There are so many people here. And so much beauty and creativity. London seems to have expanded exponentially to include people from everywhere, across generations of conflict and turmoil. The city grows its pie of energy, wealth, and resources bigger and bigger and bigger as more people come. And it thrives.
But the events in Paris are designed to make us all think the pie of goodness, security, and affluence is finite. That it’s getting smaller and smaller. That we all need to grab our own slice before someone else does.
The terrorists want us to close our borders and hunker down. They want to pit people and countries against each other and have us all believe that we’re only safe if we keep others at a distance.

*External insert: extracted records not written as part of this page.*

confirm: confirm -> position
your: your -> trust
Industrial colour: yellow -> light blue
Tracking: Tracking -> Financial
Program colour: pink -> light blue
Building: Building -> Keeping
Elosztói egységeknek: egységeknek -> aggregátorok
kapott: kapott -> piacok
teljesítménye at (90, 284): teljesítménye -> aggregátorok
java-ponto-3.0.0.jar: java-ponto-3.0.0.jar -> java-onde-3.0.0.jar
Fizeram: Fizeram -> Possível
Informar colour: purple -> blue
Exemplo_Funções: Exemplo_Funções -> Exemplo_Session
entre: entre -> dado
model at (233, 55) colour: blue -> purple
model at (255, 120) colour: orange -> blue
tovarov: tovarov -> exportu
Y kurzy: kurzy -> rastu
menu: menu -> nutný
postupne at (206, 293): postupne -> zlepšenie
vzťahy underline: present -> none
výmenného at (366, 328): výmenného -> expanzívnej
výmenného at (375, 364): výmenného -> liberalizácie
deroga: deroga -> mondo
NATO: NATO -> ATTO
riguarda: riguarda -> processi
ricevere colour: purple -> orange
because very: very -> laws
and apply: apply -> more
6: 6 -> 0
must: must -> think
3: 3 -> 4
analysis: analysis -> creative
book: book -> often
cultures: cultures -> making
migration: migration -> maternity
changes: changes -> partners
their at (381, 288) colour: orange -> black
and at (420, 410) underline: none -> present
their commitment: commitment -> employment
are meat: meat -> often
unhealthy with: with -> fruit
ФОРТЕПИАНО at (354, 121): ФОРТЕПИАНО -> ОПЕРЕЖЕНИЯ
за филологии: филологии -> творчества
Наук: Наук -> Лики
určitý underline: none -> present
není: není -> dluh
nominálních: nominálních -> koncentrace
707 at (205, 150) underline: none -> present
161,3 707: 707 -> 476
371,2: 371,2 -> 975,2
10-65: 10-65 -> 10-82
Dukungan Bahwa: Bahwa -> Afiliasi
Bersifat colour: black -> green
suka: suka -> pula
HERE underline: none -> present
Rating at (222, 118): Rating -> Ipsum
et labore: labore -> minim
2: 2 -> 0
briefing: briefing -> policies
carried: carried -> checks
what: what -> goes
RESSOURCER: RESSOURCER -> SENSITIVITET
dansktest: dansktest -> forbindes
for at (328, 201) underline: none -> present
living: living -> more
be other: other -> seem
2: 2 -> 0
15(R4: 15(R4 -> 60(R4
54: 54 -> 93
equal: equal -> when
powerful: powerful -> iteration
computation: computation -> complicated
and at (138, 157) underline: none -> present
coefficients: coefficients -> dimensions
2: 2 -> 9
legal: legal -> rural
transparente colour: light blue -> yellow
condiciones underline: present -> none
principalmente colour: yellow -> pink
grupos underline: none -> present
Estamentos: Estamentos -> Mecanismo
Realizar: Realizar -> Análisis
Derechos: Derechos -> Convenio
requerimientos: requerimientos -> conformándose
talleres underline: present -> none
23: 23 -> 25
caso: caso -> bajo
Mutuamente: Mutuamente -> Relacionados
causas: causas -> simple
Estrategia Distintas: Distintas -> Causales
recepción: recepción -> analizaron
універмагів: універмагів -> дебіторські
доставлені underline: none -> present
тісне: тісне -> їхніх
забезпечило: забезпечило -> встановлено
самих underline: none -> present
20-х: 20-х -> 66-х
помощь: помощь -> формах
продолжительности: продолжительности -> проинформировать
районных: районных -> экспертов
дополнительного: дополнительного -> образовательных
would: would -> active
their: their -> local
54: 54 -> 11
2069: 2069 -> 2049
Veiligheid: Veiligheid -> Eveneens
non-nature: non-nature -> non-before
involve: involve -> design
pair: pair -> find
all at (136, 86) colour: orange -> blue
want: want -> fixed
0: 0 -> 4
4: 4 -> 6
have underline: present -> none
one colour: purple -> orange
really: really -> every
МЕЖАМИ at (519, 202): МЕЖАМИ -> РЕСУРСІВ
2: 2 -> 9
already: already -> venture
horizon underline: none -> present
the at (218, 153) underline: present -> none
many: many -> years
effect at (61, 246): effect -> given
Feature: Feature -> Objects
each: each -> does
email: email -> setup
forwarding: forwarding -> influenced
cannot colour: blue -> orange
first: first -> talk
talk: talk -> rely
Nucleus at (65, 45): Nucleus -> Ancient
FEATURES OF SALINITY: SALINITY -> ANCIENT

In the nonprofit sector we also have borders that close in the face of increased pressures. We view other organizations as our competition for a bigger slice of the funding pie.
While there is a lot of talk of collaboration in our sector, there is very little of it happening, especially when it comes to raising money.
How many times has a major gift fundraiser introduced a donor to another organization based on the donor’s interest? How many donation pages say, “If you like what we’re doing, you might also want to consider giving to these organizations…” ???
Sure, it sounds crazy. Giving away “your donors” to another organization sounds almost irresponsible. But I believe that’s just what we should do – because no donors are “your” donors. They don’t belong to us.
They are out to change the world – and we need to help them do it. And this just may be by connecting them with another group or cause.
The pie of philanthropy can get exponentially bigger for all of us.
If we are authentic with donors about how we can help them on their journey and if we build bridges of trust with natural and not-so-natural allies to open more doors of opportunity for donors, who knows what new, transformational things could happen in our sector? And isn’t it about time?
Call it courting karma or the power of good intentions, but from my vantage point, when you do something you know is right, it usually comes back around like a boomerang. Maybe not today or this fiscal year, but it does come back. The pie gets bigger.
It would be the easy thing for us all to close our borders and hunker down, but this is a new world in so many ways. Borders are increasingly a thing of the past in the world and they must change in the nonprofit sector.
Think about it. What one step could you do to make the pie bigger at your organization?